→ **REQUIRED ACTION**:
These records contain pictures, which must be left out; copy exactly the lines from the one with "Restricted Securities –" up to and including the one with "18. A similar".

→ **AVAILABLE DATA**:
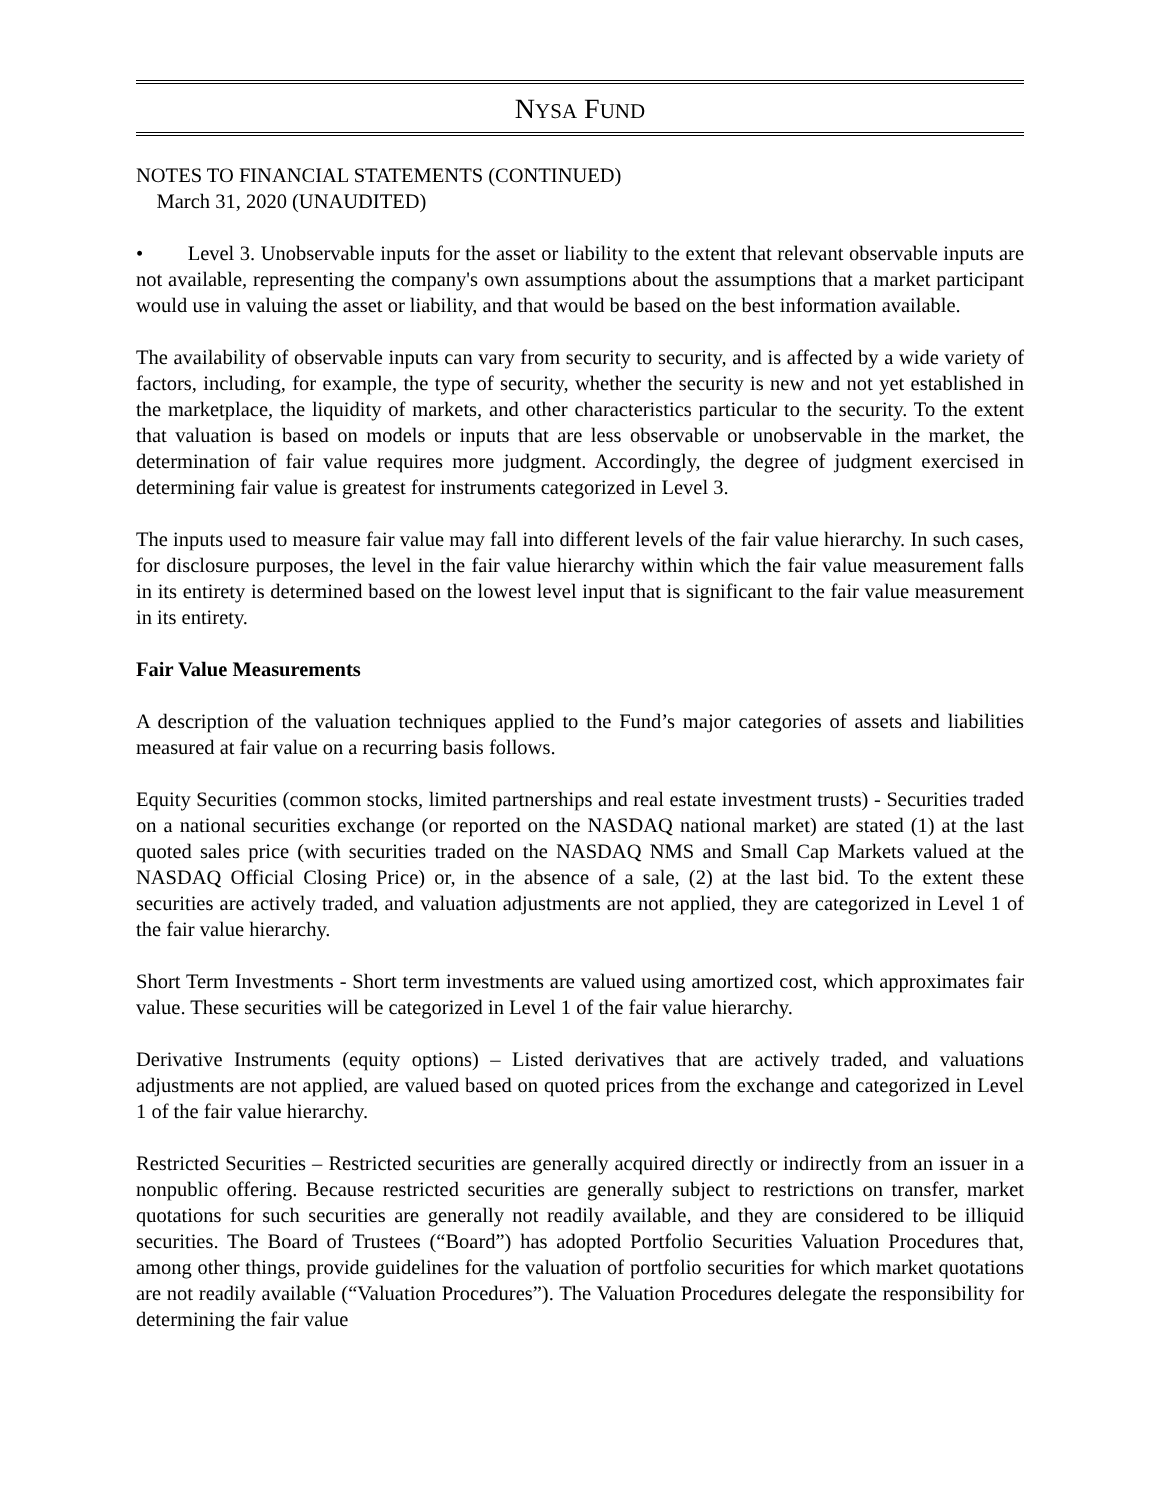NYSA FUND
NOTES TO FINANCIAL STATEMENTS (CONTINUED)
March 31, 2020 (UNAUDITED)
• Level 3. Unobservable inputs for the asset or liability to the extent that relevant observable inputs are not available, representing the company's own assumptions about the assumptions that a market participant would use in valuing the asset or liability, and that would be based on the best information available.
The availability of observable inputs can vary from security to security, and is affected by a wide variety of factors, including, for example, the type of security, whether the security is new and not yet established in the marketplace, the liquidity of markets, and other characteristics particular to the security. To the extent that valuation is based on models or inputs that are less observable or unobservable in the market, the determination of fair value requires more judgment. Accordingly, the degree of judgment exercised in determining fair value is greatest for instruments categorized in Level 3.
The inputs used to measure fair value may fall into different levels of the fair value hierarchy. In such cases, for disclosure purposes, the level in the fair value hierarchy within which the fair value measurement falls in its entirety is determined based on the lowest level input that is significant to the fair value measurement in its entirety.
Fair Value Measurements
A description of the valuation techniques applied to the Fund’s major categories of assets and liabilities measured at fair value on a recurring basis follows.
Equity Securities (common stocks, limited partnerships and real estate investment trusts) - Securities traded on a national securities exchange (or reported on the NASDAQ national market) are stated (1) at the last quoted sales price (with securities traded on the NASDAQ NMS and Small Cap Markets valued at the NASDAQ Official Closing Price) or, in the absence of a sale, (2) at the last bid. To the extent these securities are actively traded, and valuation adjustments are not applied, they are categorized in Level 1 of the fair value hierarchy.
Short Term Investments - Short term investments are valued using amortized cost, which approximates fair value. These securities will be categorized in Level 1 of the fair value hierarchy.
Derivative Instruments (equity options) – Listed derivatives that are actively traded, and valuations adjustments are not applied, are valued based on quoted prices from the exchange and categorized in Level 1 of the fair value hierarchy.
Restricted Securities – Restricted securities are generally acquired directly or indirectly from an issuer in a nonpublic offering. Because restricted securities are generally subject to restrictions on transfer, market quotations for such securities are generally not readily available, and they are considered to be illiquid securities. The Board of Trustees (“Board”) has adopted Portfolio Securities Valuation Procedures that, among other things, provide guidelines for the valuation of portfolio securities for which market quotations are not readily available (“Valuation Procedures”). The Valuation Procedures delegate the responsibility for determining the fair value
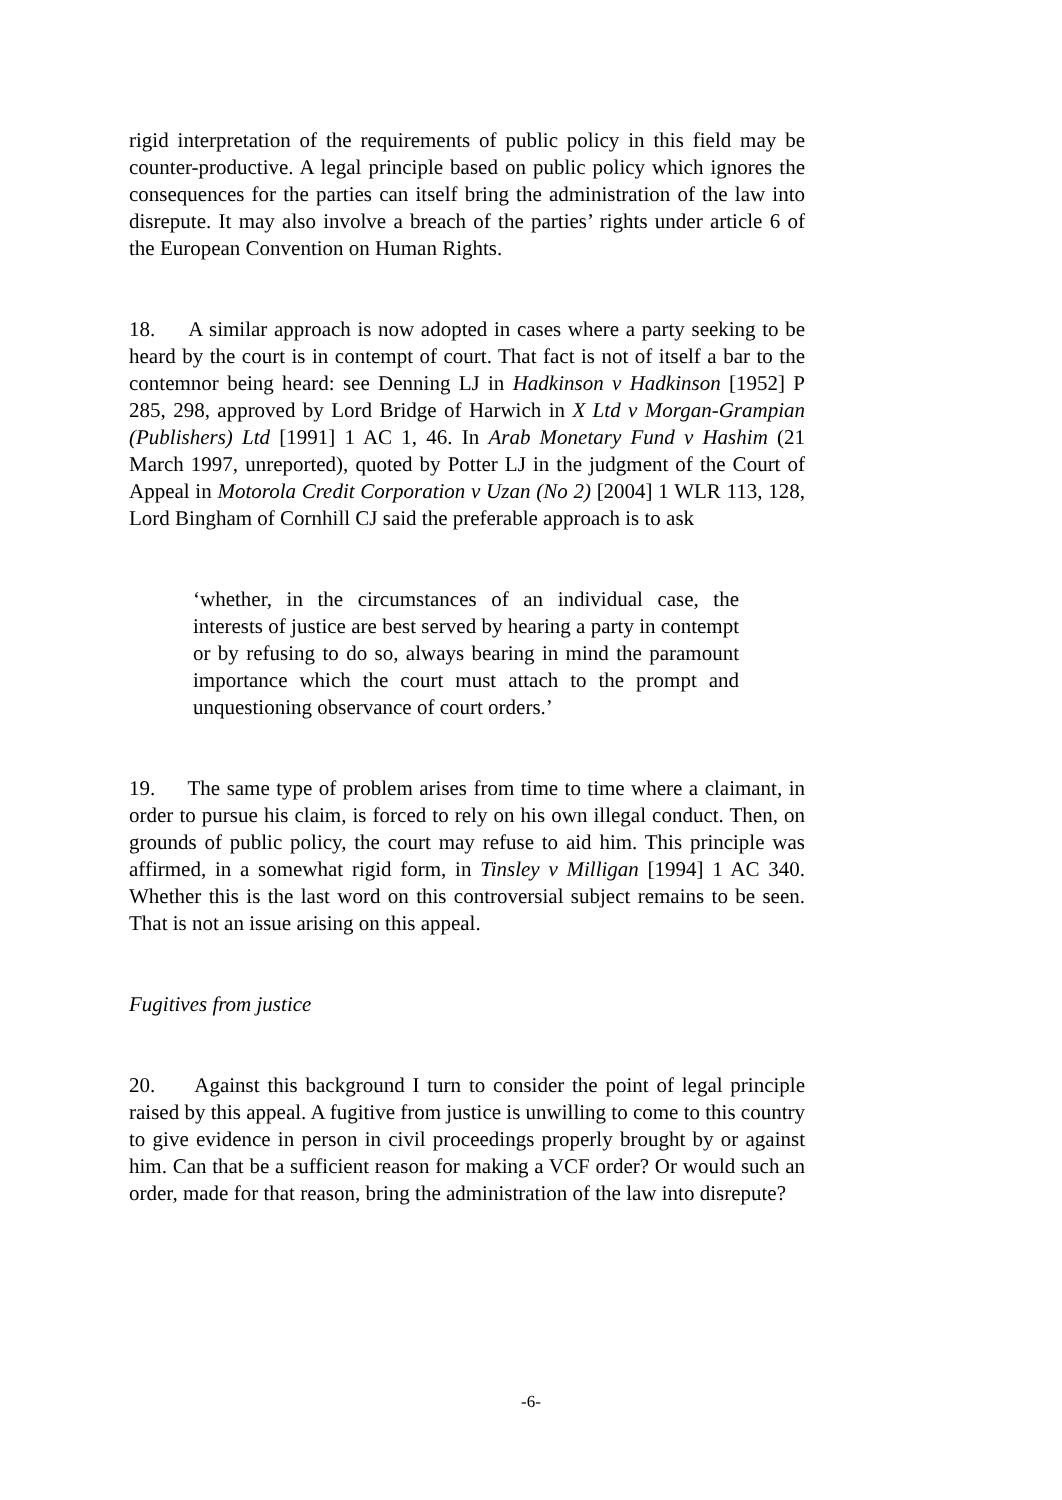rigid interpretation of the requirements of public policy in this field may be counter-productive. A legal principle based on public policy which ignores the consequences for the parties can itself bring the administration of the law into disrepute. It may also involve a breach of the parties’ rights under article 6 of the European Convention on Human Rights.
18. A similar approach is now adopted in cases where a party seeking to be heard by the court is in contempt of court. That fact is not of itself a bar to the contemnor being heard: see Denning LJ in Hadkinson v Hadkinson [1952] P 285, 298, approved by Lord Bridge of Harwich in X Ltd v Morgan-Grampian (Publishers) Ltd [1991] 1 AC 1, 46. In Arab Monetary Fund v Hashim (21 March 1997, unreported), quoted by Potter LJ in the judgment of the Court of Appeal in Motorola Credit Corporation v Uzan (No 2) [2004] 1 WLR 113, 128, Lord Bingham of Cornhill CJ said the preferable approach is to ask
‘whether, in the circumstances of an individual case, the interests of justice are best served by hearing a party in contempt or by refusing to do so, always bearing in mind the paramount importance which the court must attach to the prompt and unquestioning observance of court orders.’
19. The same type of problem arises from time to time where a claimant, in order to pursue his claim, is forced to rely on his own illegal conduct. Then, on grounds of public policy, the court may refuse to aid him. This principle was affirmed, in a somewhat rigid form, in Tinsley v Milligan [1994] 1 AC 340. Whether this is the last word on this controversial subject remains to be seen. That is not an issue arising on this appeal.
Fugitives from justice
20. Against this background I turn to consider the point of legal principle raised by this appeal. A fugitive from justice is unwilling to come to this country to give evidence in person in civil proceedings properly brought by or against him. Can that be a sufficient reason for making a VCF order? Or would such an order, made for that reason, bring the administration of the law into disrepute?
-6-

→ **TASK SOLUTION**:
Restricted Securities – Restricted securities are generally acquired directly or indirectly from an issuer in a nonpublic offering. Because restricted securities are generally subject to restrictions on transfer, market quotations for such securities are generally not readily available, and they are considered to be illiquid securities. The Board of Trustees (“Board”) has adopted Portfolio Securities Valuation Procedures that, among other things, provide guidelines for the valuation of portfolio securities for which market quotations are not readily available (“Valuation Procedures”). The Valuation Procedures delegate the responsibility for determining the fair value
rigid interpretation of the requirements of public policy in this field may be counter-productive. A legal principle based on public policy which ignores the consequences for the parties can itself bring the administration of the law into disrepute. It may also involve a breach of the parties’ rights under article 6 of the European Convention on Human Rights.
18. A similar approach is now adopted in cases where a party seeking to be heard by the court is in contempt of court. That fact is not of itself a bar to the contemnor being heard: see Denning LJ in Hadkinson v Hadkinson [1952] P 285, 298, approved by Lord Bridge of Harwich in X Ltd v Morgan-Grampian (Publishers) Ltd [1991] 1 AC 1, 46. In Arab Monetary Fund v Hashim (21 March 1997, unreported), quoted by Potter LJ in the judgment of the Court of Appeal in Motorola Credit Corporation v Uzan (No 2) [2004] 1 WLR 113, 128, Lord Bingham of Cornhill CJ said the preferable approach is to ask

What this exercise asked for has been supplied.